# Burnt Hedge



## Tclem (Dec 11, 2013)

Nobody posting anything burnt so I went ahead and cranked up the torch last night. 
Tony

Reactions: Like 4


----------



## manbuckwal (Dec 11, 2013)

Very interesting ! Wood color goes well with that kit . I just ordered my first bolt action kit .


----------



## Tclem (Dec 11, 2013)

Thank you. Try that buckeye out on it. Should look great also. 
Tony

Reactions: Like 1


----------



## rdabpenman (Dec 11, 2013)

Great looking blank, looks a bit like Tulip wood.
Well done.

Les


----------



## Tclem (Dec 11, 2013)

rdabpenman said:


> Great looking blank, looks a bit like Tulip wood.
> Well done.
> 
> Les


Thank you


----------



## Bean_counter (Dec 11, 2013)

Very nice tony! I burnt some for a cigar just haven't had time to post it.

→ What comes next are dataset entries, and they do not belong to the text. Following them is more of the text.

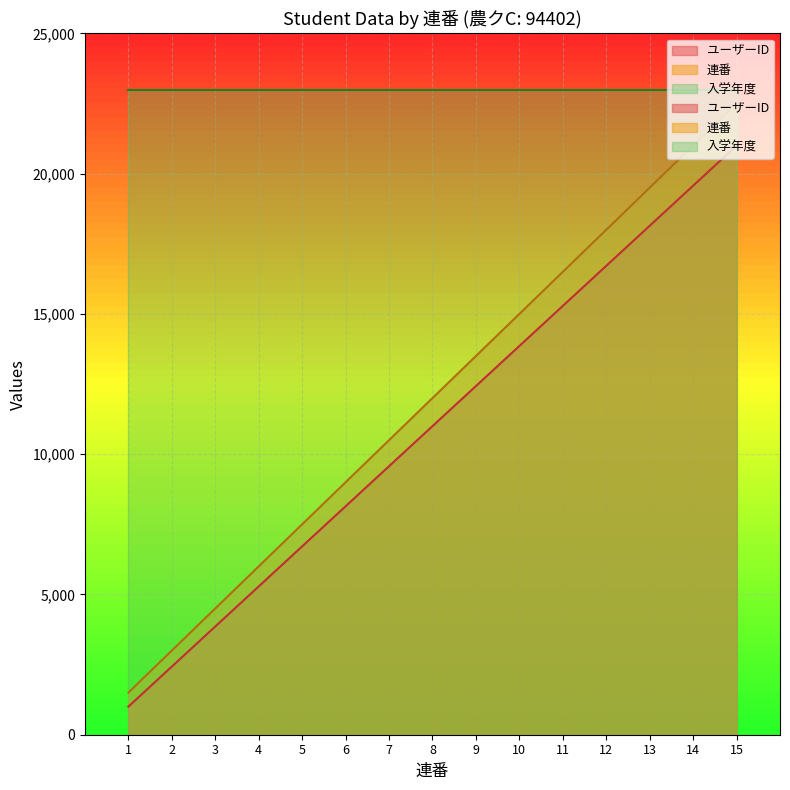

At how many categories does at least one series exceed 4773?

12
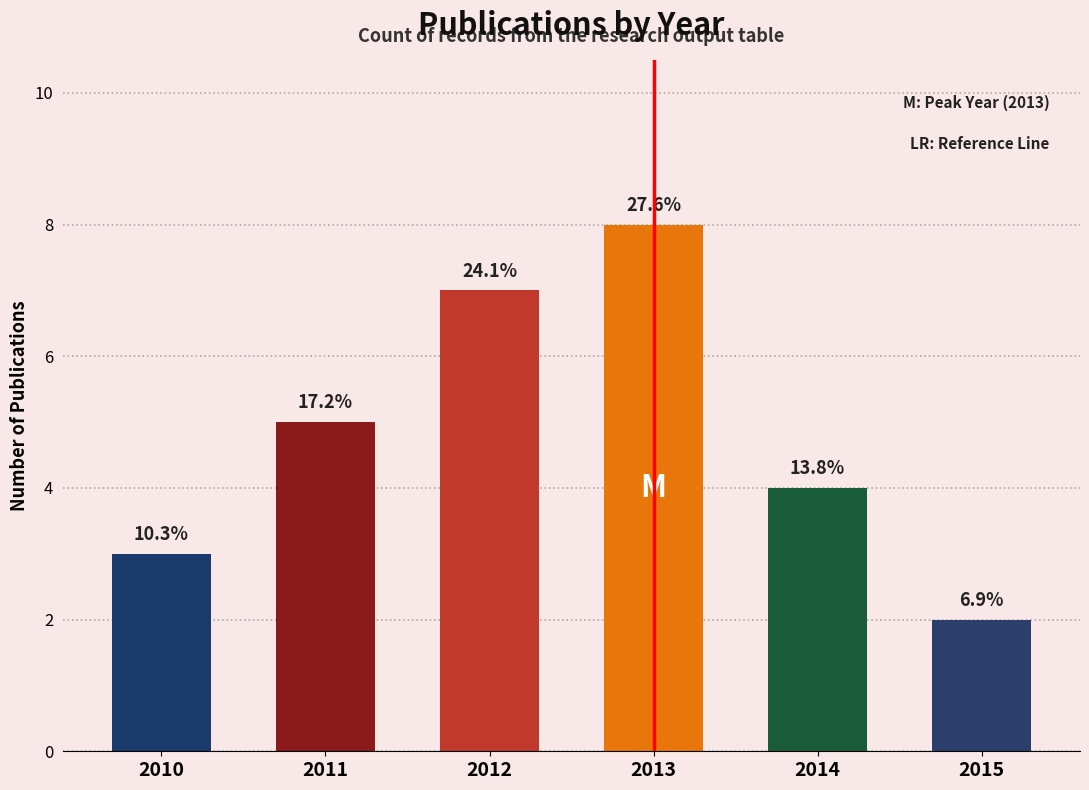

Are the bars horizontal?

No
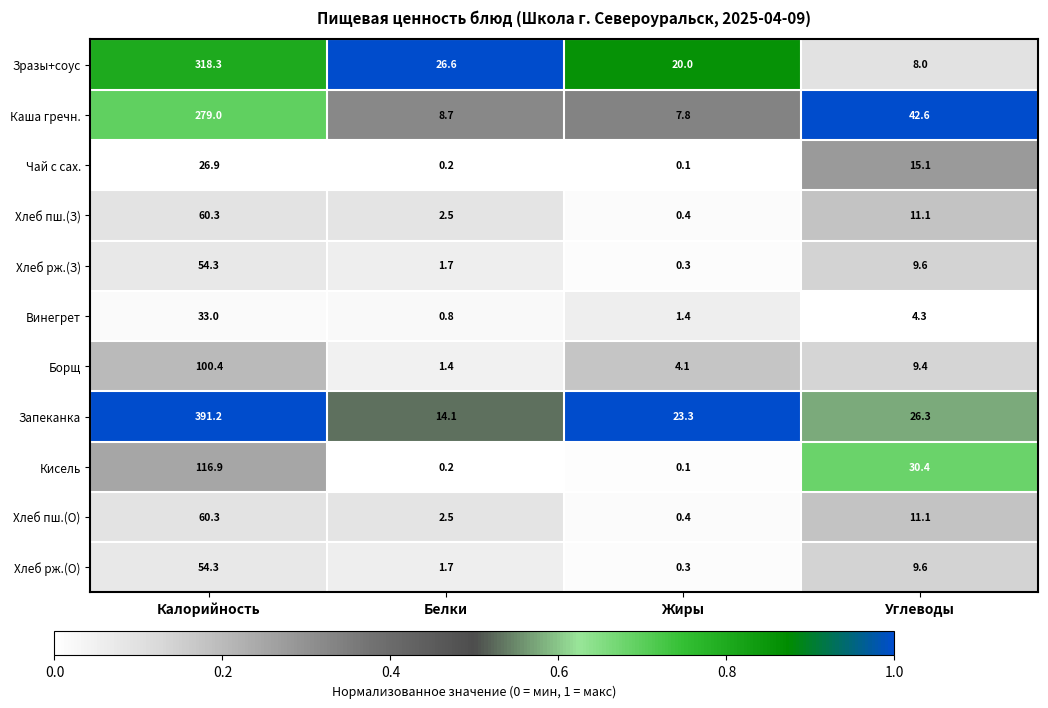

True or false: Чай с сах. has a value of 0.2 at Белки.

True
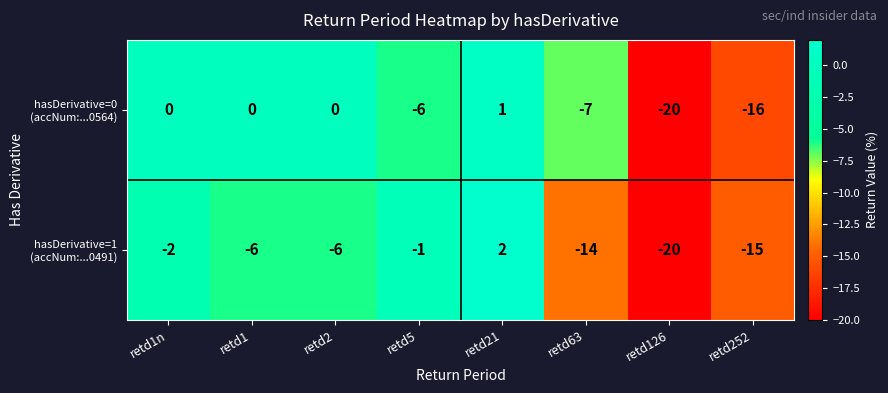

At how many categories does at least one series exceed -10?

6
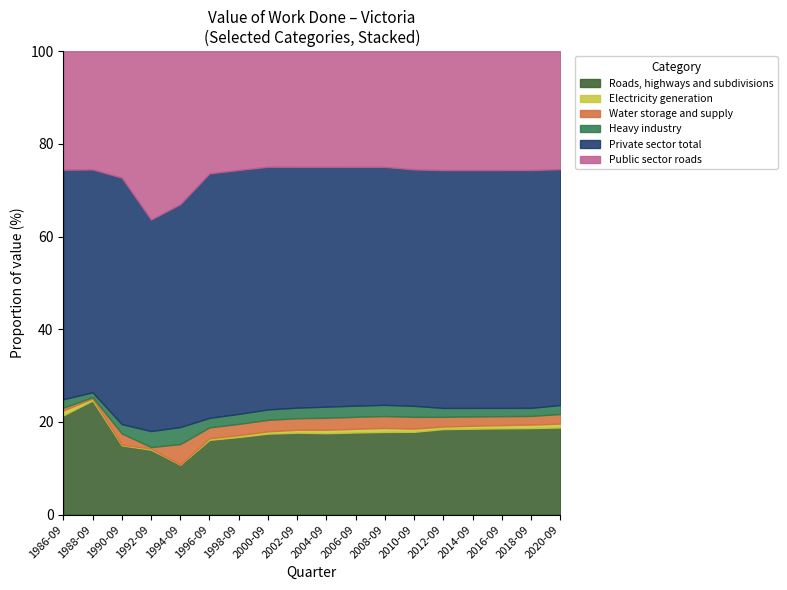

Count the number of categories in the chart.

18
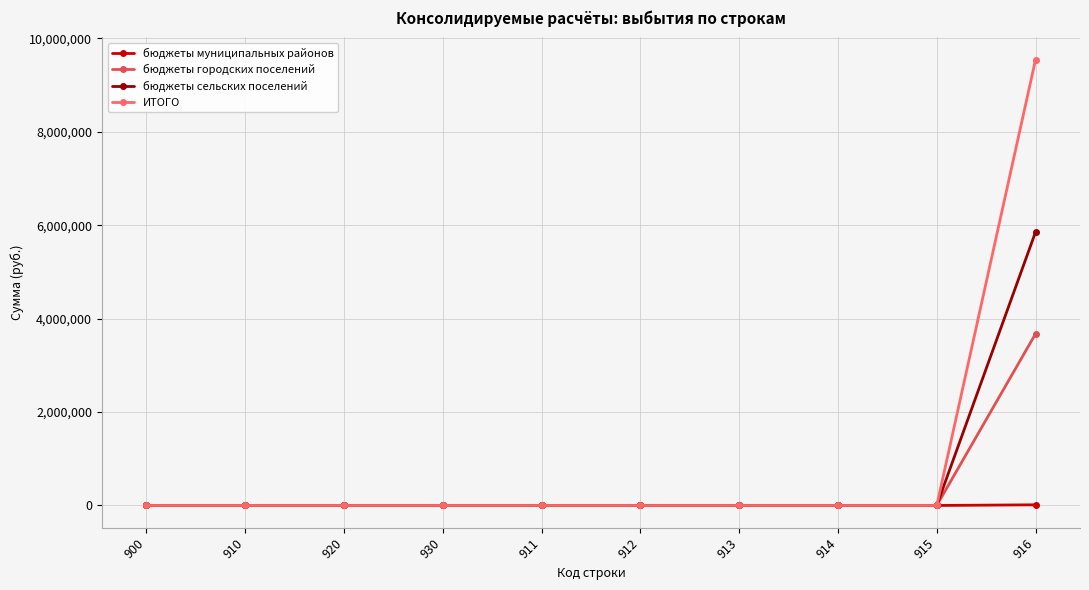

What is the sum of all бюджеты муниципальных районов values?

14442.1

Did you hit it with some blo before you put finish on? I did and man does it pop


----------



## Tclem (Dec 11, 2013)

No but I will on the next one. Went straight to the ca finish


Bean_counter said:


> Very nice tony! I burnt some for a cigar just haven't had time to post it.
> 
> Did you hit it with some blo before you put finish on? I did and man does it pop


----------



## BrentWin (Dec 12, 2013)

It looks real good

Brent


----------



## Tclem (Dec 12, 2013)

Thank you


----------



## Nate Bos (Dec 12, 2013)

I like it, nice effect!


----------



## Tclem (Dec 13, 2013)

Thank you


Nate Bos said:


> I like it, nice effect!


----------



## Eskimo (Dec 27, 2013)

Very nice. I've burnt some Purpleheart before. Turns out great


----------



## longbeard (Dec 28, 2013)

Looks good, nice finish.


Harry ( i've burnt my fingers before ) M


----------